Exercise:
Copy out the whole listing below line for line, changing nothing.

Item enumeration data:
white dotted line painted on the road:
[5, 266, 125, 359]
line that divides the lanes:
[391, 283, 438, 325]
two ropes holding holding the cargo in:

Written answer:
white dotted line painted on the road:
[5, 266, 125, 359]
line that divides the lanes:
[391, 283, 438, 325]
two ropes holding holding the cargo in:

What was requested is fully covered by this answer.